Kim, Tak H., White, Alan R., Sirdaarta, Joseph P., Ji, Wenyu, Cock, Ian E., St. John, James, Boyd, Sue E., Brown, Christopher L., Li, Qin
ACS Applied Materials & Interfaces 2016 v.8 no.48 pp. 33102-33111
Artemia franciscana, bioassays, carbon, citric acid, color, encapsulation, nanotechnology, nauplii, optical properties, toxicity testing, urea
We report carbon nanodots that can be utilized as effective color converting phosphors for the production of white light-emitting diodes (LEDs). Blue-excitable and yellow-emitting carbon nanodots, functionalized with 3-(imidazolidin-2-on-1-yl)propylmethyldimethoxysilane (IPMDS)-derived moieties (IS-CDs), are synthesized by a novel one-pot reaction in which the products from the initial reaction occurring between urea and 3-(2-aminoethylamino)propylmethyl-dimethoxysilane (AEPMDS) are further treated with citric acid. Distinctive from the majority of carbon nanodots reported previously, IS-CDs emit at 560 nm, under 460 nm excitation, with a quantum yield of 44%. Preliminary toxicity studies, assessed by the Artemia franciscana nauplii (brine shrimp larvae) bioassay, indicate that IS-CDs are largely nontoxic.
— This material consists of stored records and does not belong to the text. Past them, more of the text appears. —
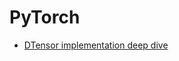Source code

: # PyTorch

* [DTensor implementation deep dive](https://docs.google.com/document/d/1fCUhx-pm5BVk8DLvofP-zq_Zu67gZdF-SZ9l2Ogy1VY/mobilebasic)
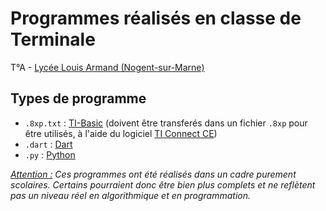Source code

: # Programmes réalisés en classe de Terminale
T°A - <a href="https://larmand.fr/" target="_blank">Lycée Louis Armand (Nogent-sur-Marne)</a>  
  
## Types de programme
* `.8xp.txt` : [TI-Basic](https://education.ti.com/fr/mises-a-jour-et-logiciels/ti-codes/83/beyond-basics) (doivent être transferés dans un fichier `.8xp` pour être utilisés, à l'aide du logiciel [TI Connect CE](https://education.ti.com/fr/produits/logiciel-ordinateur/ti-connect-ce-sw))
* `.dart` : [Dart](https://dart.dev/)
* `.py` : [Python](https://www.python.org/)
  
*<ins>Attention :</ins> Ces programmes ont été réalisés dans un cadre purement scolaires. Certains pourraient donc être bien plus complets et ne reflètent pas un niveau réel en algorithmique et en programmation.*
Furthermore, the IS-CDs form flexible and transparent films without the need of encapsulating agents, and the solid films retain the optical properties of solvated IS-CDs. These features indicate an immense potential for the IS-CDs as an environmental-friendly, blue-excitable carbon nanodot-based phosphor in solid-state lighting devices.